Blazing fast binary search in parallel with data.table

2019-02-27

Introduction

About me: Justin M. Shea

Almost two decades of experience in Derivatives markets
Visiting Professor of Finance Roosevelt University
Organizer of The Chicago R User Group
Committee member R/Finance 2019
Author of the wooldridge R package, the official R package for “Introductory Econometrics” by Jeffrey M. Wooldridge.
Author of the neverhpfilter R package, implementing James Hamilton’s alternative to the Hodrick-Prescott filter.
Google summer of code mentor 2019, R and Finance applications?

Why data.table

library(data.table)

concise syntax: fast to type, fast to read
fast speed
memory efficient
careful API lifecycle management
community
feature rich

https://github.com/Rdatatable/data.table

Benchmarks

Why I need data.table

Problem: Model every single equity traded in the United States since 1926.

34000+ securities
Daily observations from 1926-to-present
Survivorship Bias free

Import Data

## Import Data Actual
library(data.table)

CRSP_2659 <- fread("/media/jshea/data/CRSPdailyValue-1926-1959.csv")
CRSP_6080 <- fread("/media/jshea/data/CRSPdailyValue-1960-1979.csv")
CRSP_8000 <- fread("/media/jshea/data/CRSPdailyValue-1980-1999.csv")
CRSP_0019 <- fread("/media/jshea/data/CRSPdailyValue-2000-2019.csv")

CRSP <- rbind(CRSP_2659, CRSP_6080, CRSP_8000, CRSP_0019)
rm(CRSP_2659, CRSP_6080, CRSP_8000, CRSP_0019)

## Format Data types 

CRSP$date <- as.Date(CRSP$date, "%Y/%m/%d")
CRSP$RET <- as.numeric(CRSP$RET)

# Remove missing values
sum(is.na(CRSP))
CRSP <- na.omit(CRSP)

A 1 year sample: 100 seconds!

CRSP_Betas <- matrix(c(9999, 0, 1, 0, 1, 100, 1, 23625), nrow = 1)

 for(permno in unique(CRSP$PERMNO)) {
    
      factor4 <- glm(RET ~ 0 + Q1 + Q2 + Q3 + Q4 + RmQ1 + RmQ2 + RmQ3 + RmQ4, 
                     data = CRSP[permno])
    
    betarow <- matrix(c(permno, alpha, beta, summary(factor4)$sigma, 
                        summary(factor4)$adj.r.squared, 
                        summary(factor4)$fstatistic), nrow = 1)
          
          if(dim(betarow)[2] == 8) CRSP_Betas <- rbind(CRSP_Betas, betarow)
      
            }

colnames(CRSP_Betas) <- c("PERMNO", "Alpha", "Beta", "sigma", "Adj.R2", "Fstat", 
                          "numeratorDF", "denominatorDF")

What to do???

From setindex documentation

binary search and joins are faster when they detect they can use an existing key
grouping by a leading subset of the key columns is faster because the groups are already gathered contiguously in RAM
simpler shorter syntax; e.g.
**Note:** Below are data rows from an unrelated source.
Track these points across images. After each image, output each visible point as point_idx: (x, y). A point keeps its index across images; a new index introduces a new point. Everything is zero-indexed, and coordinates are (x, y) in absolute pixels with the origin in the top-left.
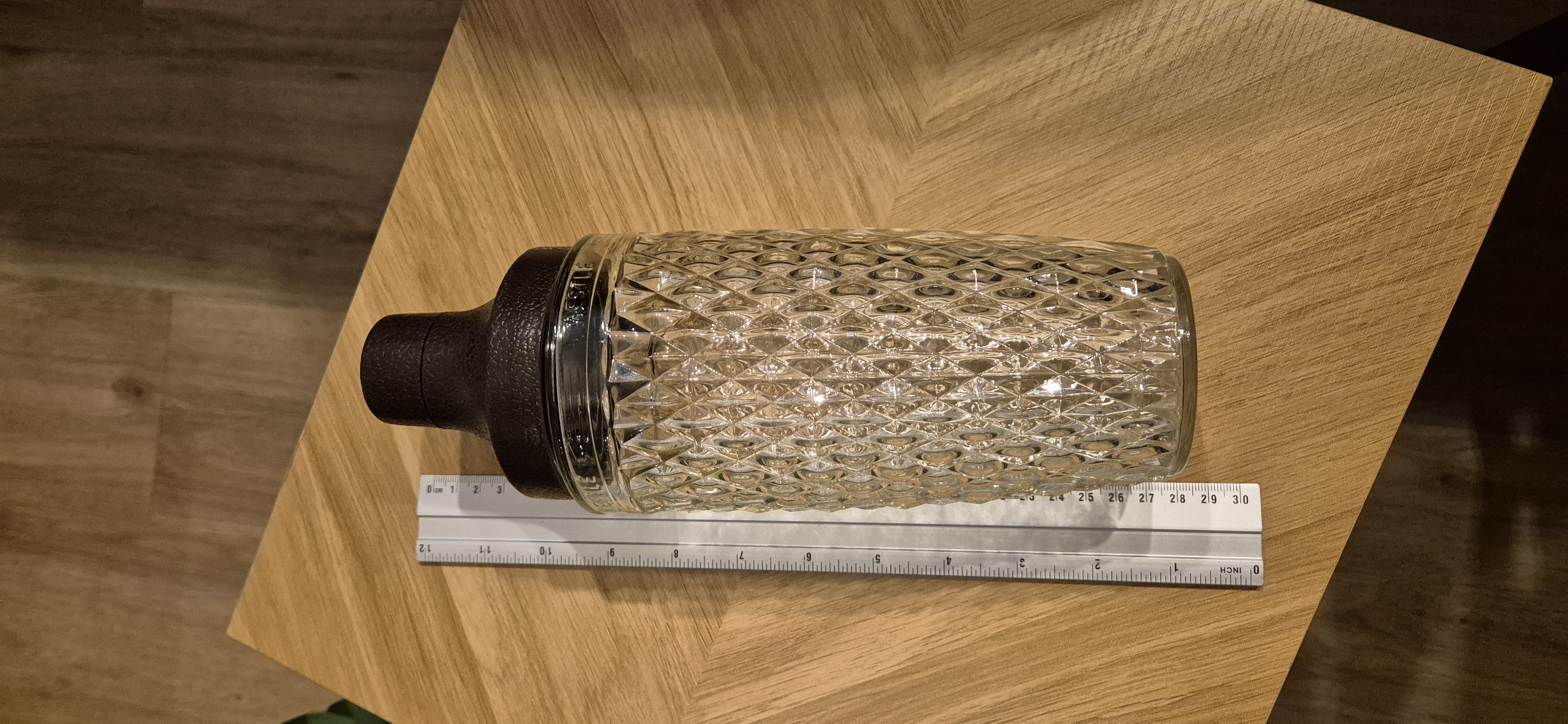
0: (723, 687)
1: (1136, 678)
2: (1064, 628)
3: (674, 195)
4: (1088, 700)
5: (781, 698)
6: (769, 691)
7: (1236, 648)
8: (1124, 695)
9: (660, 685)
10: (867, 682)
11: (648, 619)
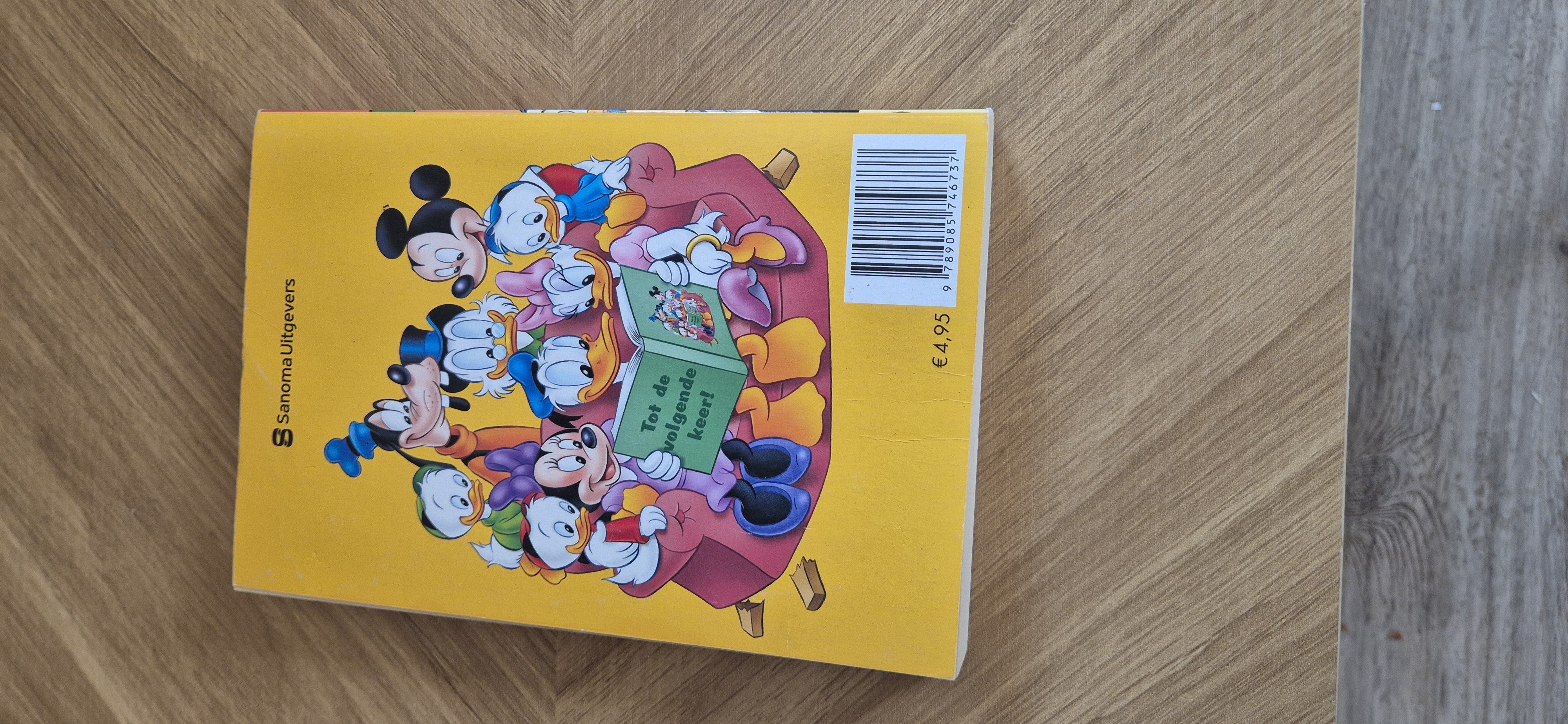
1: (1130, 641)
4: (1076, 696)
7: (1254, 544)
8: (1123, 672)
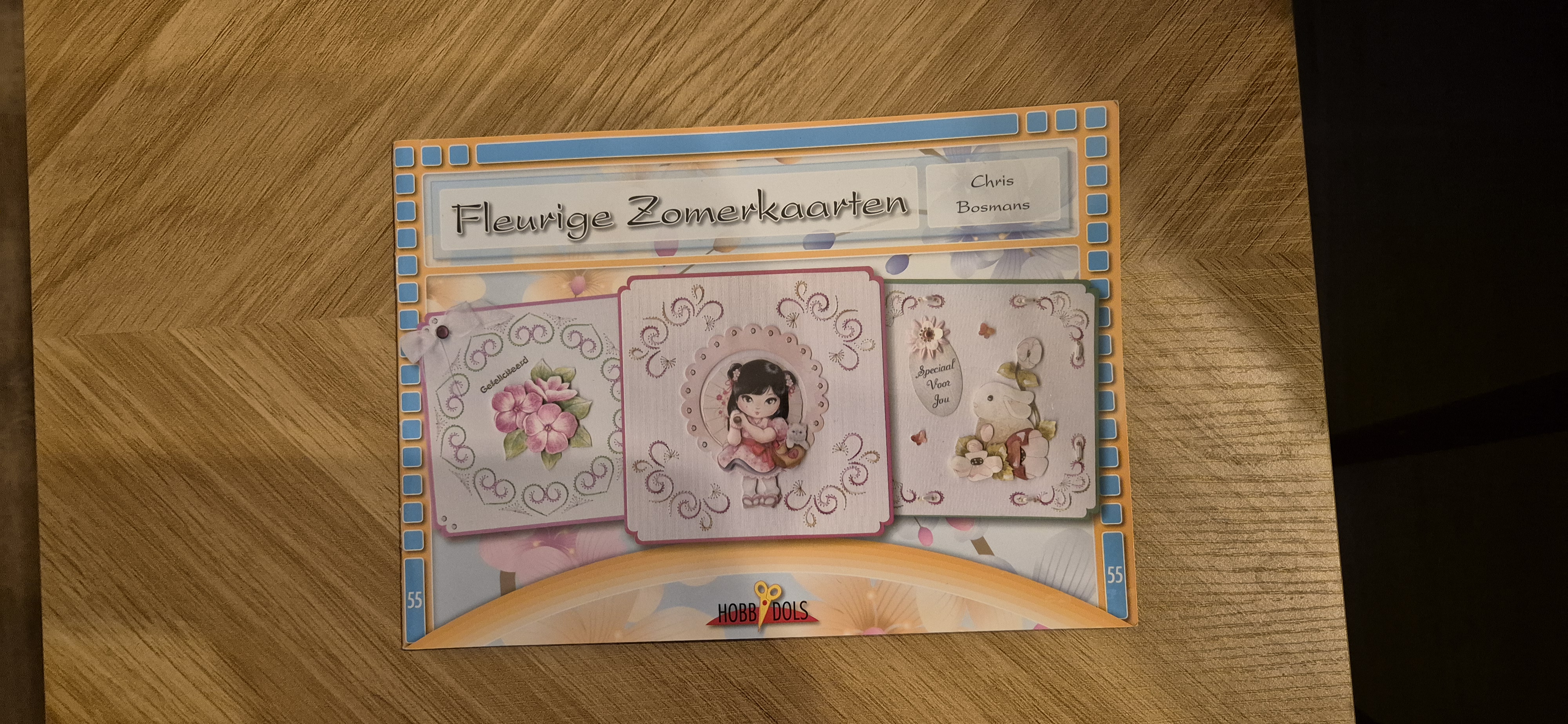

DT[“id”,] finds the group “id” in the first column of DT’s key using binary search. It may be helpful to think of a key as super-charged rownames: multi-column and multi-type rownames

setindex doesn’t physically reorder the entire data.table in RAM. Instead, it only computes the order for the set of columns provided and stores that order vector in an additional attribute called index.

94 years: 121 seconds!

With one line of code and a bracket!

setindex(CRSP, PERMNO)

CRSP_Betas <- matrix(c(9999, 0, 1, 0, 1, 100, 1, 23625), nrow = 1)

 for(permno in unique(CRSP$PERMNO)) {
    
      factor4 <- glm(RET ~ 0 + Q1 + Q2 + Q3 + Q4 + RmQ1 + RmQ2 + RmQ3 + RmQ4, 
                     data = CRSP[.(permno)])
    
    betarow <- matrix(c(permno, alpha, beta, summary(factor4)$sigma, 
                        summary(factor4)$adj.r.squared, 
                        summary(factor4)$fstatistic), nrow = 1)
          
          if(dim(betarow)[2] == 8) CRSP_Betas <- rbind(CRSP_Betas, betarow)
      
            }

colnames(CRSP_Betas) <- c("PERMNO", "Alpha", "Beta", "sigma", "Adj.R2", "Fstat", 
                          "numeratorDF", "denominatorDF")